I have a program I'm writing that is supposed to strip html tags out of a string. I've been trying to replace all strings that start with "<" and end with ">". This (obviously because I'm here asking this) has not worked so far. Here's what I've tried:
StrippedContent = Regex.Replace(StrippedContent, "\<.*\>", "")
That just returns what seems like a random part of the original string. I've also tried
For Each StringMatch As Match In Regex.Matches(StrippedContent, "\<.*\>")

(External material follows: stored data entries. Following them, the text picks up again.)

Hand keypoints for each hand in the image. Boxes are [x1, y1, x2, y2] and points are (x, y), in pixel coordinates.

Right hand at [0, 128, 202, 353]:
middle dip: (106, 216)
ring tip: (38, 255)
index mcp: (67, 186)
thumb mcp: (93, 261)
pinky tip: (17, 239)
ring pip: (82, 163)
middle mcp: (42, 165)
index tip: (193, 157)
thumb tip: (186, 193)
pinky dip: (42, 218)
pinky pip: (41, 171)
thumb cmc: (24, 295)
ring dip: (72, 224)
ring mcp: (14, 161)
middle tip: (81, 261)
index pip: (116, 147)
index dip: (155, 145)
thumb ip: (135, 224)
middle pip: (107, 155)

StrippedContent = StrippedContent.Replace(StringMatch.Value, "")
Next
Which did the same thing (returns what seems like a random part of the original string). Is there a better way to do this? By better I mean a way that works.
Description
This expression will:
- find and replace all tags with nothing
- avoid problematic edge cases
Regex: <(?:[^>=]|='[^']*'|="[^"]*"|=[^'"][^\s>]*)*>
Replace with: nothing
Example
Sample Text
Note the difficult edge case in the mouse over function
these are <a onmouseover=' href="NotYourHref" ; if (6/a>3) { funRotator(href) } ; ' href=abc.aspx?filter=3&prefix=&num=11&suffix=>the droids</a> you are looking for.
Code
Imports System.Text.RegularExpressions
Module Module1
Sub Main()
Dim sourcestring as String = "replace with your source string"

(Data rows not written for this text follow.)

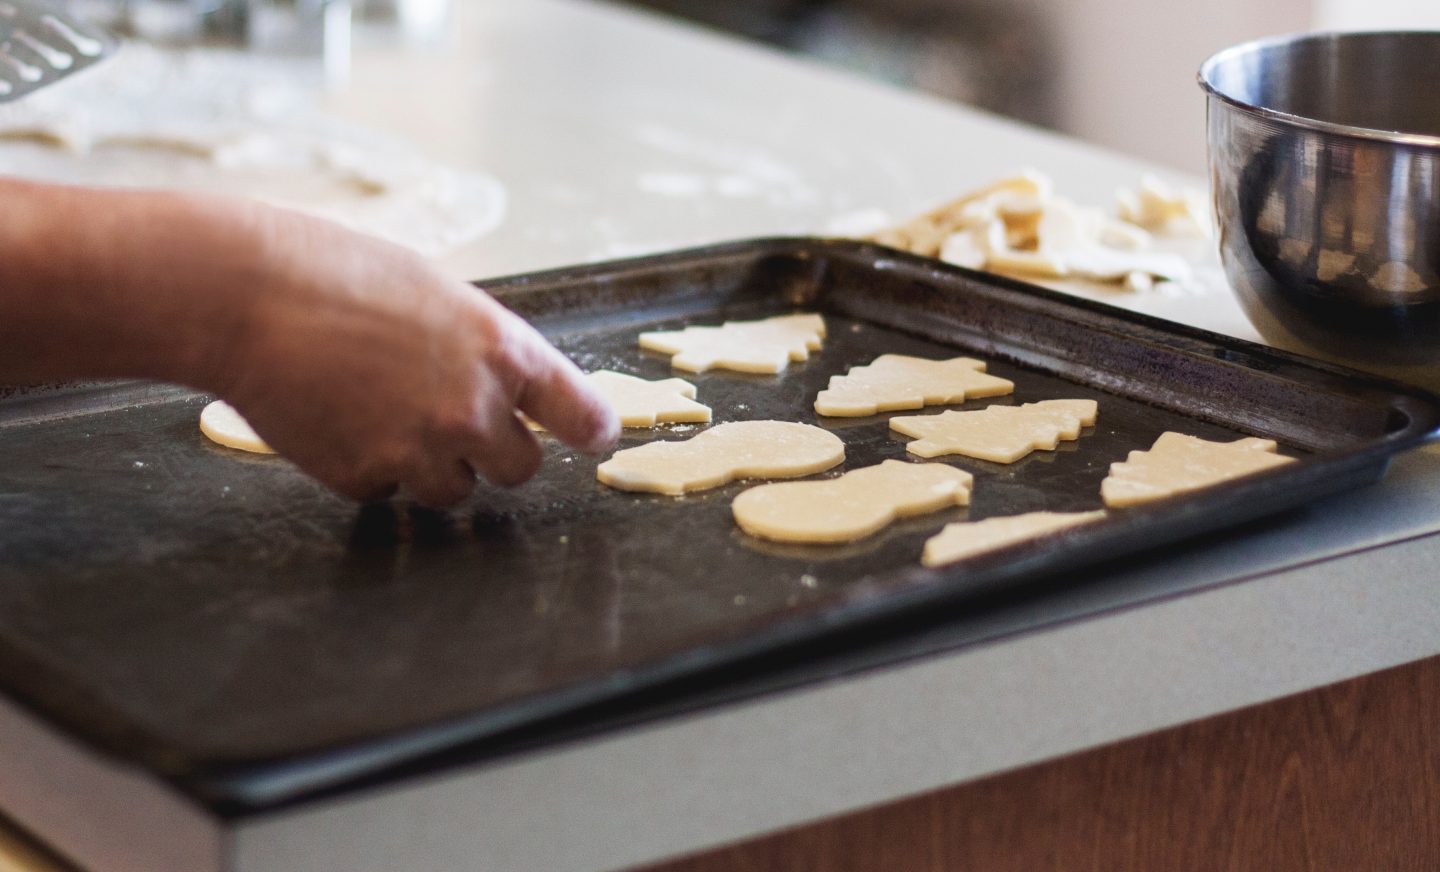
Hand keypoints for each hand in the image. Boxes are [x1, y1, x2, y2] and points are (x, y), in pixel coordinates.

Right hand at [205, 204, 618, 505]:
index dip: (592, 429)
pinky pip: (386, 491)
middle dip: (492, 452)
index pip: (581, 413)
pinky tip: (337, 418)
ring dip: (429, 465)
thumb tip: (501, 387)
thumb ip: (479, 346)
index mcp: (503, 350)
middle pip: (520, 469)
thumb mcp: (435, 293)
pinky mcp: (365, 477)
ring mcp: (420, 450)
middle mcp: (474, 408)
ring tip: (379, 408)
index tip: (596, 437)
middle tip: (449, 419)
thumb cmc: (335, 271)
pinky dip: (368, 468)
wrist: (244, 293)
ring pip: (454, 490)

Dim replacementstring as String = ""
Dim matchpattern as String = "<(?:[^>=]|='[^']*'|=""[^""]*""|=[^'""][^\s>]*)*>"
Console.Writeline(regex.Replace(sourcestring,matchpattern,replacementstring,RegexOptions.IgnoreCase OR RegexOptions.IgnorePatternWhitespace OR RegexOptions.Multiline OR RegexOptions.Singleline))
End Sub
End Module
String after replacement
these are the droids you are looking for.
Well, this proves that you should always search Google for an answer. Here's a method I got from http://www.dotnetperls.com/remove-html-tags-vbnet
Imports System.Text.RegularExpressions
Module Module1
Sub Main()
Dim html As String = "<p>There was a <b>.NET</b> programmer " +
"and he stripped the <i>HTML</i> tags.</p>"

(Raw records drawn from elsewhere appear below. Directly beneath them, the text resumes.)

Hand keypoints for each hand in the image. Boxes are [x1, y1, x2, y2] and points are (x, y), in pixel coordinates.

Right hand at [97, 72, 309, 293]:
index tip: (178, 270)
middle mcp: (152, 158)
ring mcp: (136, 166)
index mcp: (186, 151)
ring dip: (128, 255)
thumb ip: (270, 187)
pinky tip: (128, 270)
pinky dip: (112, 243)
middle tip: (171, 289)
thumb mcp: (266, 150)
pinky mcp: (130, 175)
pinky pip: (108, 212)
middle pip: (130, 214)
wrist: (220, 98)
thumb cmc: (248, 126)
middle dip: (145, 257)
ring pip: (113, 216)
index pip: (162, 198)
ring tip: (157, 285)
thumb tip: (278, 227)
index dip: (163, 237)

Dim tagless As String = StripTags(html)
Console.WriteLine(tagless)
End Sub
Function StripTags(ByVal html As String) As String
Return Regex.Replace(html, "<.*?>", "")
End Function
End Module
Here's a simple function using the regex pattern that Ro Yo Mi posted.
<Extension()> Public Function RemoveHtmlTags(value As String) As String
Return Regex.Replace(value, "<(?:[^>=]|='[^']*'|=""[^""]*""|=[^'""][^\s>]*)*>", "")
End Function
Demonstration:
Dim html As String = "This <i>is</i> just a <b>demo</b>.".RemoveHtmlTags()
Console.WriteLine(html)